Canadian media have a blind spot when it comes to so-called ethnic issues

October 26, 2017

By George Abraham, CBC News |

Much of the mainstream media is simply out of its depth when it comes to how to cover “ethnic” leaders, often ignoring or being too timid to address the ways their backgrounds inform and influence their political positions. It’s an obvious blind spot.

An exception was the face-off between new NDP leader Jagmeet Singh and senior correspondent Terry Milewski on Power and Politics earlier this month, when Milewski asked Singh about his views on Canada’s worst aviation-related terror attack: the downing of an Air India flight 182, in 1985.

Critics decried Milewski’s line of questioning as unfair — even racist — asking if non-Punjabi leaders would’ve been subjected to the same treatment. But the questions were absolutely necessary — an attempt to bridge the gap between ethnic and mainstream media — and a way to bring an issue of great importance in the Sikh community to the attention of a wider audience.

Grappling with Punjabi politics

This is the first time in our history that a person of colour is on the shortlist to become Canada’s prime minister. Unusually for a federal leader this past half-century, Singh also carries the weight of his immigrant heritage, more specifically his parents’ roots in Punjab – the state in north India from where the bulk of our sub-continental immigrants hail.

The turbaned Sikh joins the ranks of other Punjabis in Canada who have been phenomenally successful in politics at all levels of government, including Herb Dhaliwal, Ujjal Dosanjh and Ruby Dhalla, and more recently, Harjit Sajjan, Navdeep Bains and Amarjeet Sohi.

None of them has had to grapple with Punjabi politics the way the new NDP leader has had to, although Defence Minister Harjit Sajjan was labelled a “Khalistani sympathizer” on a recent visit to this Indian state. (In the run-up to Sajjan’s visit, the Punjab chief minister characterized five members of the Trudeau cabinet as “Khalistan sympathizers.”) This Khalistan movement, a bloody insurrection in Punjab that dates back to the 1970s, was responsible for the 1985 Air India bombing.
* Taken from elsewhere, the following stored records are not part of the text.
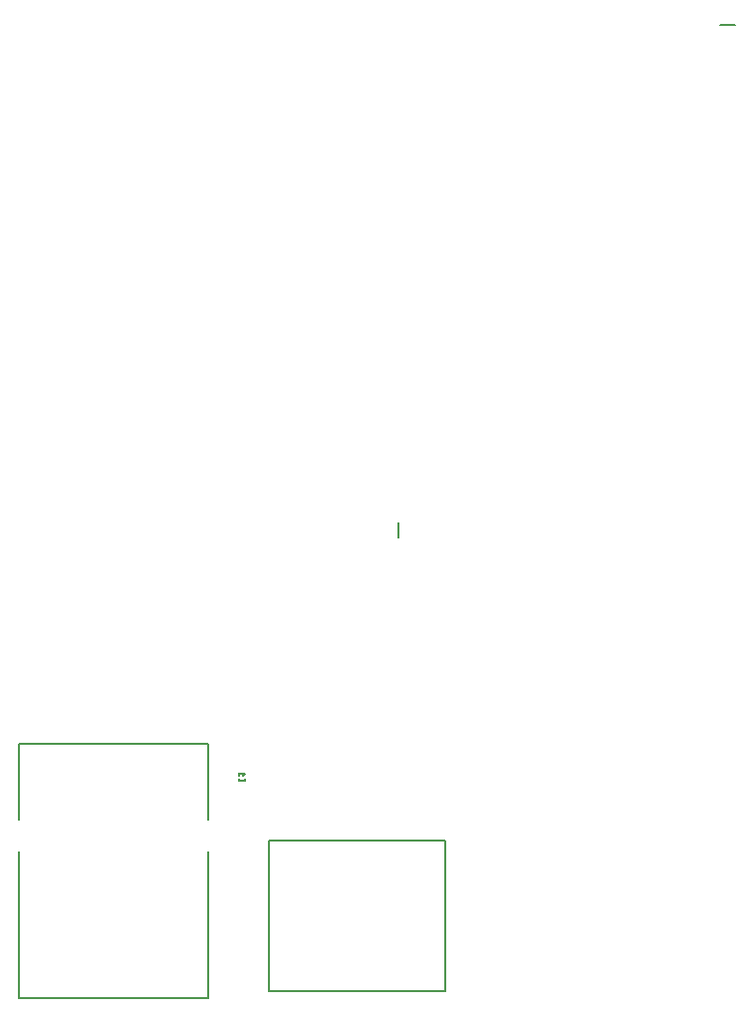
<source format=gbo>
G04 EAGLE Gerber RS-274X export*
G75*
%MOMM*%
%FSLAX34Y34*%
%LPD*%
%INBottom Silkscreen*%
%IPPOS*%
%AMOC8*
5,1,8,0,0,1.08239X$1,22.5*%
G01*
%ADD10C,0.203200*%
%ADD11C,0.177800*%
%ADD12C,0.127000*%


D10*
X616060Y372750D02*
X616060Y385450D01*
X889650Y807510D02*
X902350Y807510D01*
D11*
X293500Y105800D02*
X293500Y-19200D01*
X454500Y-19200D01*
X454500Y105800D01*
X454500Y196800D02*
X293500Y196800D01*
X293500Y132800D01*
X454500Y132800D02*
X454500Y196800D01*
D12*
X480525Y167504D02*
X480525Y166432D01*
X480527Y166367D01*
X480533Y166303D01*
X480543Y166239D01*
X480556Y166175D01*
X480574Y166113D01*
X480595Y166052D01*
X480619Y165992D01*
X480648Y165934D01*
X480680Y165877D01*
X480715Y165823D01*
X480753Y165771D01*
X480795Y165721D01*
X480839Y165674D01*
X480886Y165630D01*
X480936Y165588D01*
X480988Y165550D01*
X481042Y165515D01*
X481099Y165483D01*
X481157Y165454D01*
X481217Y165430D01*
X481278Y165409D01*
X481340Y165391D01*
X481404Y165378D01*
X481468Y165368D01*
X481532Y165362D01*
X481597Y165360D01*
X481597Y165359D02*
X484279Y165359D01*
X484279Y165360D02*
X484344Y165362D01*
X484408Y165368D01*
X484472Y165378D01*
X484536Y165391D01*
X484598Y165409D01*
X484659Y165430D01*
X484719Y165454D01*
X484777Y165483D01*
X484834Y165515D01*
X484888Y165550D01*
X484940Y165588D01*
X484990Y165630D01*
X485037Y165674D01*
X485081Y165721D01*
X485123Y165771D01*
X485161Y165823D01*
X485196Y165877D01*
X485228Y165934D01*
X485257Y165992D01*
X485281Y166052D01*
X485302Y166113D01*
X485320Y166175D01*
X485333Y166239D01*
X485343Y166303D01*
X485349Y166367D01*
X485351Y166432D01*
X485351Y167504D01*
X484279Y169960D02*
X485351Y171300D01*
X480525Y171300D01*
X480525Y169960D02*
X480525Y172641D01*
D10*
X506000Y-13000D02*
X656000Y-13000D01*
X506000Y-13000D02*
X506000Y115000D01*
X656000Y115000D01*
X656000Y-13000D01*
M02*

</source>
This tragedy in the skies mid-way between the two nations linked Canada and India like never before, perhaps forever. It is unique in Canadian history because it brings together international terrorism (in both countries), global diaspora politics and bilateral relations between a G7 nation and an emerging superpower that is India.

Jagmeet Singh’s views on issues relating to his heritage and the Air India bombing perhaps would not have been relevant if he had stayed clear of Punjabi and Indian politics. But he has taken positions – positions that he will have to defend in the public square.

For example, when he was a member of the Ontario legislature, he sponsored a motion to “formally recognize the November 1984 state organized violence perpetrated against Sikhs throughout India as genocide.” Indian newspapers have drawn a straight line between the NDP leader’s support for self-determination in Catalonia and Quebec and the quest for a separate Sikh homeland in India.

Rallying cry for Canadian Sikhs

While the separatist movement may be all but forgotten in the land of its birth, it remains a rallying cry for sections of the Punjabi Sikh community in Canada. Just as there are Canadians who demand a separate Sikh homeland carved out of India, there are others who have either abandoned the cause or just don’t care either way. Where exactly Singh fits within this spectrum is an unknown, and it is because of this ambiguity that further questions are warranted.